Inheritance in Switzerland: why the law is not always enough to protect those who really matter

In Switzerland, many people believe that inheritance is a settled matter.
The law does indeed provide a specific framework, intended to organize the transfer of assets in a fair manner.

But as soon as the family situation deviates from the norm, this framework quickly reveals its limitations.
Understanding what inheritance law in Switzerland provides for—and, above all, what it does not provide for—is often the first step in avoiding unwanted decisions.

What do we mean when we talk about inheritance in Switzerland?

Inheritance in Switzerland defines how assets are transferred upon death.
It is based on clear rules: legal heirs, reserved shares, disposable portions.

This framework has one virtue: it provides security.
But it is also standardized. It does not always take into account contemporary family realities: blended families, unmarried partners, multiple life paths, emotional ties that do not correspond to traditional legal categories.

Situations not always covered by Swiss inheritance law

Blended families

When there are children from different unions, the law applies mechanical rules.
These rules can lead to distributions that do not reflect the actual intentions of the deceased or the desired family balance.

Unmarried partners

In Switzerland, an unmarried partner is not, in principle, recognized as a legal heir.
Even after many years of living together, they may find themselves without inheritance protection if no measures have been taken.

Emotional ties not recognized by law

Stepchildren raised as their own, foster children, romantic partners:
these bonds, which are essential on a human level, do not always exist in the eyes of Swiss inheritance law.

When the law does not reflect reality

It was by analyzing my own situation that I fully realized these limitations.
Divorced twice, in a relationship with an unmarried partner, father of two biological children and father to a foster child, I quickly realized that, legally, only part of my family reality was recognized.

Without careful consideration, certain people who are essential to my life would have been completely excluded from my estate.
Other questions also arose: what would happen to what I left to my partner if she died afterwards? How could I prevent this inheritance from leaving my family line?

These questions are neither theoretical nor marginal. They concern many families in Switzerland today.

How can we approach inheritance in Switzerland with greater peace of mind?

The good news is that Swiss law offers many options for planning.
But you still need to know about them, understand them, and articulate them coherently.

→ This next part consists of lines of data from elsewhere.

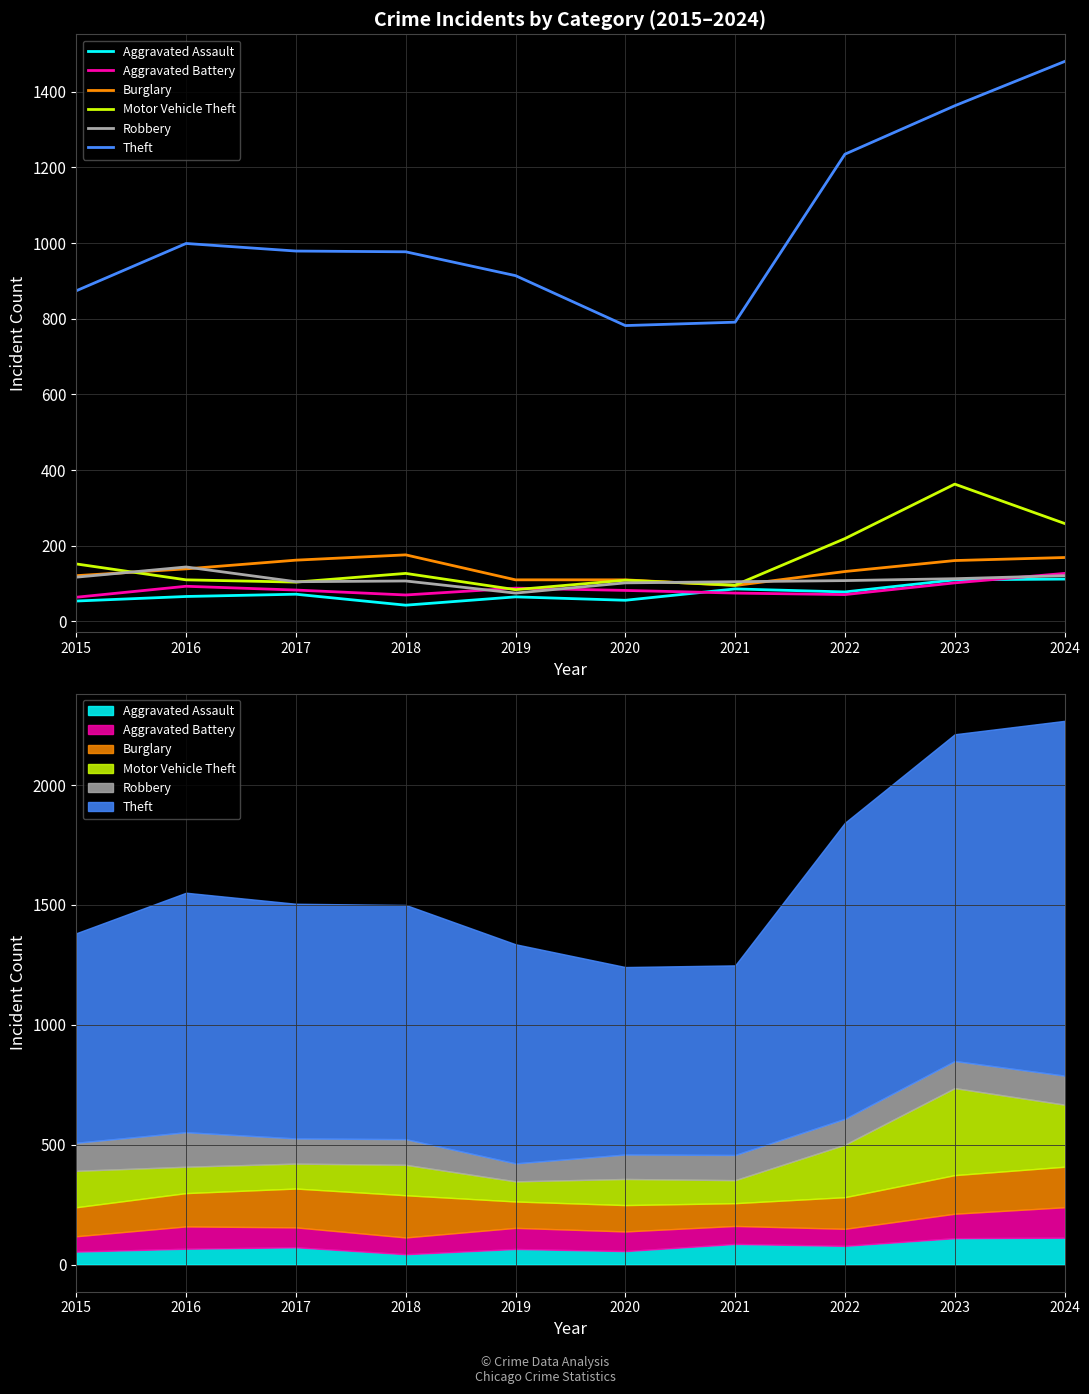

At which label does Burglary first exceed 139?

2017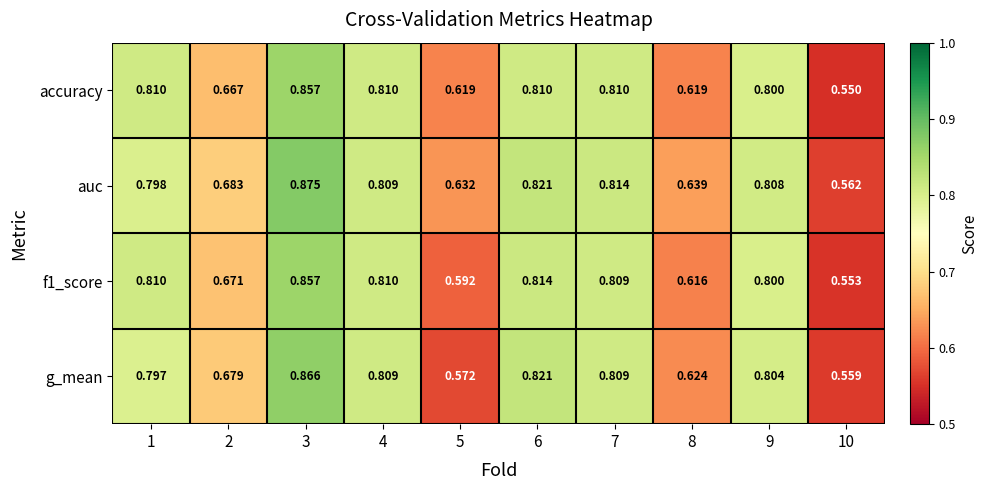

Which series changed the most between 8 and 10?

auc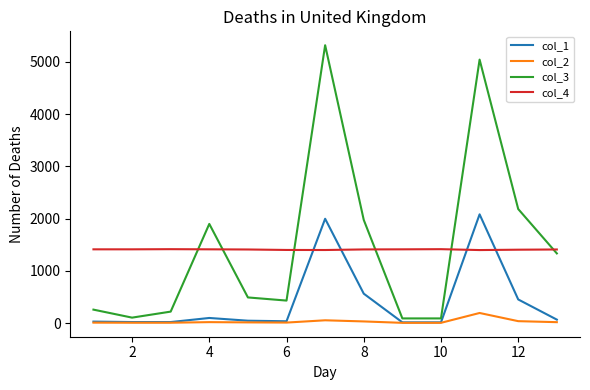

How many distinct data groups are displayed?

4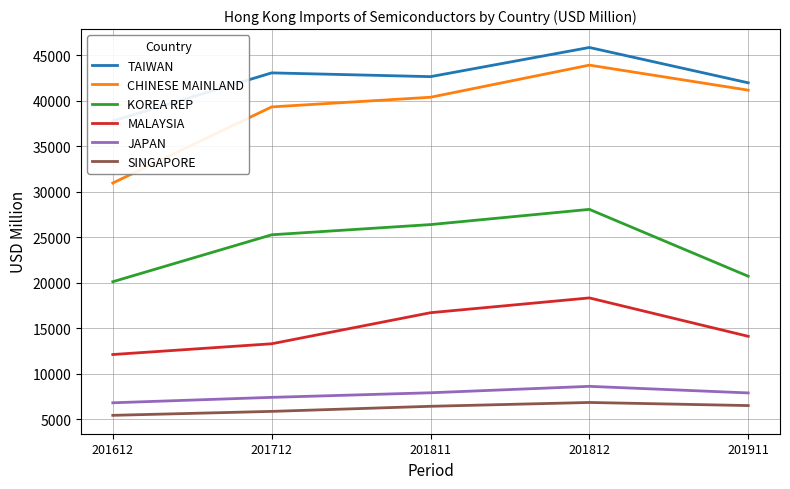

True or false: SINGAPORE and TAIWAN cross at least once.

False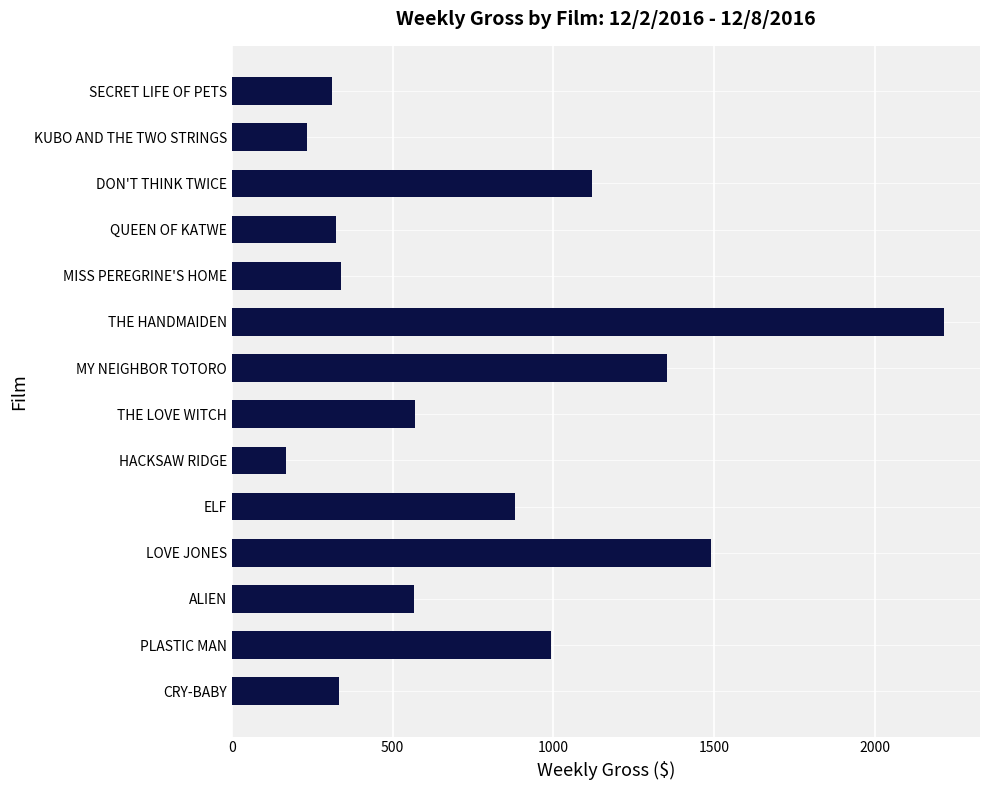

Between THE HANDMAIDEN and THE LOVE WITCH, which is larger?

THE HANDMAIDEN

Approaching inheritance with peace of mind requires, in particular:

  • clarifying your actual family situation, beyond legal categories,
  • identifying what you want to pass on and to whom,
  • understanding the existing legal tools,
  • and structuring everything within a solid legal framework that complies with Swiss law.

Conclusion

Inheritance in Switzerland is not just a matter of rules and percentages.
It is a deeply personal reflection that touches on family, relationships, and continuity.

Taking the time to understand inheritance rules and their limitations allows you to avoid making decisions under duress — and to build a transfer that is faithful to what really matters.